What about protecting voters from fraud? The court further concluded that protecting the integrity of elections was not a compelling interest and that the law was not narrowly tailored. This part of the opinion, even more than the previous one, is evidence that “compelling interest” does no work in the analysis. Of course protecting electoral integrity is a compelling interest. (The court dodges by saying that the legislature didn’t refer to this interest, and that there may be a compelling interest in preventing “direct harm” to elections, e.g. by protecting the poll area or limiting the number of candidates on a ballot to those with some support. I’m not sure how that differs in directness from lies about viable candidates. If the government can’t determine truth, how does it know that the poll area needs protection or which candidates are viable?) But because there’s no government interest in determining truth, the law doesn’t advance the interest in protecting the electoral process.

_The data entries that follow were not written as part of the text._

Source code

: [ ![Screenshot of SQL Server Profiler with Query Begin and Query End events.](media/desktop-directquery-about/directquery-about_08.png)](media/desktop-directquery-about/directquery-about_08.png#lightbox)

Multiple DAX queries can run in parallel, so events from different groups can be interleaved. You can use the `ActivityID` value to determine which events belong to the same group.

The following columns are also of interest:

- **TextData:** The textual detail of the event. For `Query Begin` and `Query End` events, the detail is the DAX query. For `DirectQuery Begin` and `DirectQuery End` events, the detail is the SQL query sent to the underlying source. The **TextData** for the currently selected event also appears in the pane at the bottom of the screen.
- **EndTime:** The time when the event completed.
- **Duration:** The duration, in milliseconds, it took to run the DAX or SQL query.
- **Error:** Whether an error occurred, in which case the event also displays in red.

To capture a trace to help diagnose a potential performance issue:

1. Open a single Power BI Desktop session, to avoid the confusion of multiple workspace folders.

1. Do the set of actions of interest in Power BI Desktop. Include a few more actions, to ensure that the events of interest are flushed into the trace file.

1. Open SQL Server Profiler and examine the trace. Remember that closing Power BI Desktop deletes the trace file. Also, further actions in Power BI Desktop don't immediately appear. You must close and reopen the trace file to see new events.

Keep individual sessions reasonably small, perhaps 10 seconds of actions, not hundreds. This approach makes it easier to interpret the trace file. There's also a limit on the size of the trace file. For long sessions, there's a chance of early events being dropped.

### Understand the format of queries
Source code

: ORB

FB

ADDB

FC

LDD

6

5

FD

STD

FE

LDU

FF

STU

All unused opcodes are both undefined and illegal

Regardless, assuming there were a compelling interest, the court held that the law was not narrowly tailored. It was underinclusive in exempting all statements made by a candidate or her supporters about herself. So self-promotional lies were allowed. But there’s no reason to think candidates are less likely to lie about themselves than others, or that self-promotional lies are less harmful to the electoral process. (Hmm, I can think of a few reasons; why is it that politicians use negative campaigning again?)
The dissent argued that the majority “advances the efforts of those who would turn political campaigns into contests of the best stratagems of lies and deceit, to the end that honest discourse and honest candidates are lost in the maelstrom. … It is little wonder that so many view political campaigns with distrust and cynicism.” In the dissent’s view, there is no blanket rule against regulating false political speech, since calculated falsehood serves no First Amendment value and isn’t constitutionally protected. The “known lie” is, instead, antithetical to the premises of democratic government. Falsity and actual malice proved by clear and convincing evidence, the dissent argued, are sufficient to allow speech to be banned, without the extra requirement of defamatory meaning. Nondefamatory false, malicious speech harms the democratic process, disillusioning voters and deterring qualified candidates from running.
My interest in this holding comes from its implications for commercial speech regulation. The greater the gap in the substantive standards applied to commercial and political speech, the more important – and difficult – it becomes to police the boundary between them.
Commentary from Frank Pasquale and Eugene Volokh. Also relevant: Ellen Goodman’s discussion of false statements that may not do immediate harm, but may damage the overall system of discourse by making it unreliable, and the First Amendment justifications for regulating speech on that epistemic ground.